Lily Reilly graduated from Crawford College of Art and Design in Cork City in 2011 after studying graphic design and then training as an art and design teacher at secondary level.
‘Throughout my studies, which were very full on with full-time hours, I worked part-time jobs and had very little free time. I spent any spare time I had drawing and when I graduated I realised that my heart really lay in creating my own brand and working as an artist/designer. I have always loved flowers (I’m even named after one!) and intricate work. I work in an organic way, building an image naturally in a unique lacing illustrative style and have spent nearly a decade refining this and my original pattern, titled ‘Flower Bomb’ which you can see in a lot of my work. I named my brand ‘Petal to Petal’ as it described the way that I illustrate, one petal to another.’
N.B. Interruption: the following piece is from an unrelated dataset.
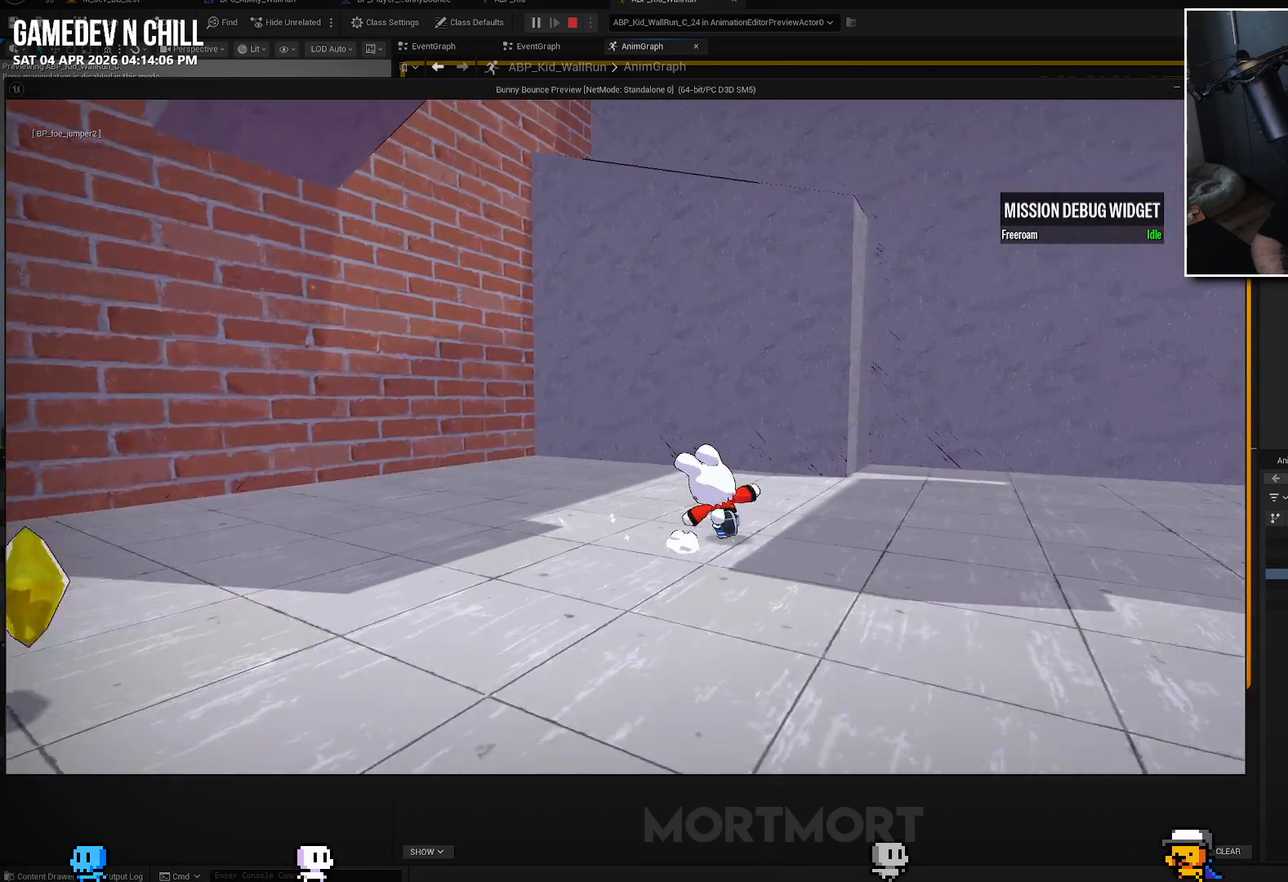
{"buttons": [], "left_stick": "up", "right_stick": "center", "events": [[217, "left_stick", "up"]]}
‘I create fine art pieces, prints and stationery. My work has been exhibited both nationally and internationally in London, Paris and Berlin. I recently moved home to where I grew up in the beautiful countryside of West Cork, Ireland and live here with my husband and our little cats Poppy, Mia and Dotty. Taking inspiration from the patterns in nature and especially those found in flowers, I particularly love working in monochrome and just concentrating on the shapes and detail of a design. When working I tend to amalgamate the most intriguing detail from a number of different flowers into one representation. If I look out of the windows in my home studio I see mountains, rolling fields, a forest and the sea so I am instantly inspired.’
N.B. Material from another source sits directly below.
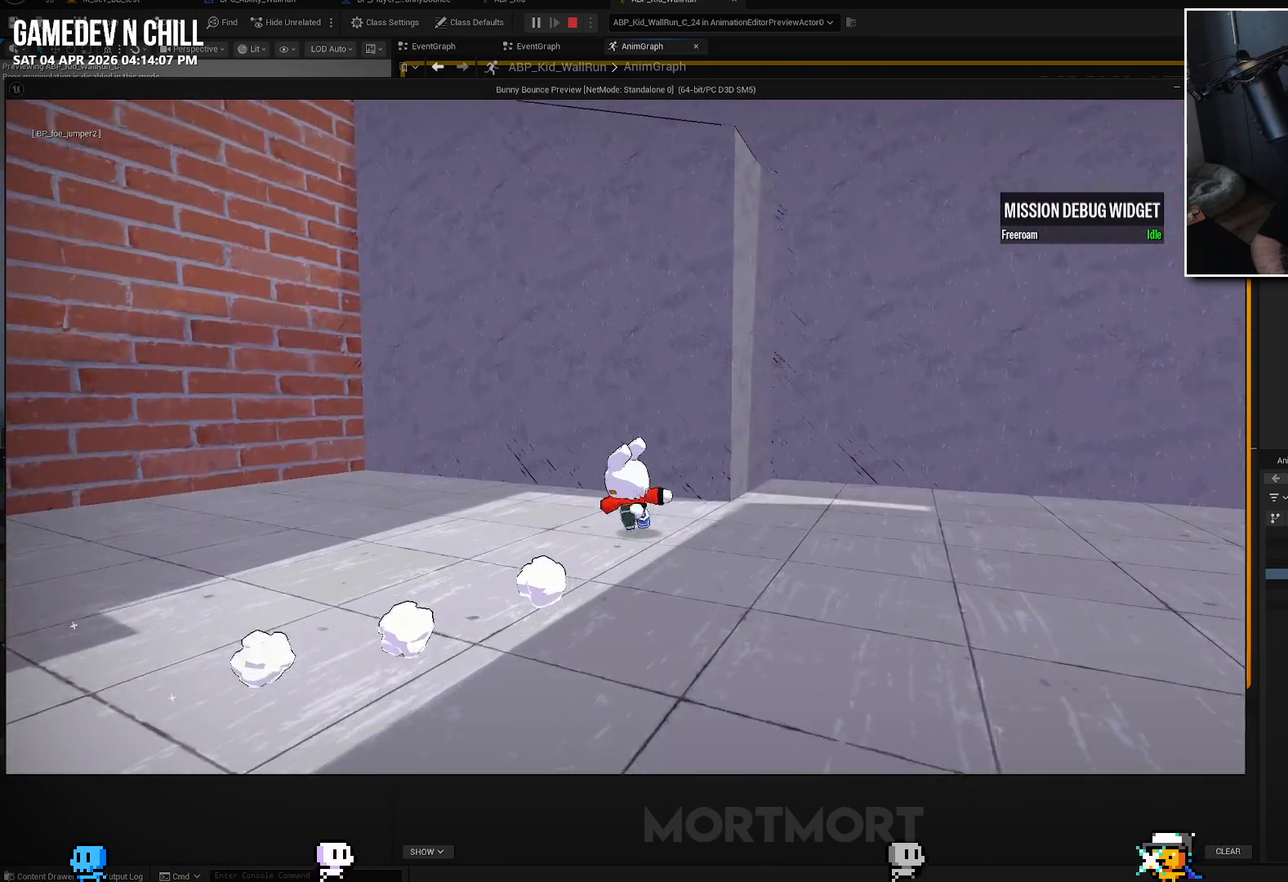
{"buttons": [], "left_stick": "up-left", "right_stick": "center", "events": [[17, "L2", "down"], [117, "A", "down"], [234, "L2", "up"], [267, "A", "up"], [367, "left_stick", "up-left"]]}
‘My latest work focuses on the tradition of lace making in Ireland, something that many people view as ‘old and dusty’ but is so intricate and beautiful and requires so much patience and time to create. I combine different types of Irish lace to create contemporary works entirely by hand. To do this, I learn the lace stitches to make sure that everything is genuine and I create different images with them. An example of this is the piece ‘Cork Lace’ which I illustrated in Youghal Lace, the most detailed type of Irish lace (it took quite some time to learn those stitches!). Each drawing is created by hand in one single piece- and if I make a mistake (which touch wood, has hardly happened!) I start all over again. My aim is to create beautiful objects and pieces of art that people would love to have in their homes. I feel very lucky and privileged to be able to do this as a full-time job and love every minute of it.’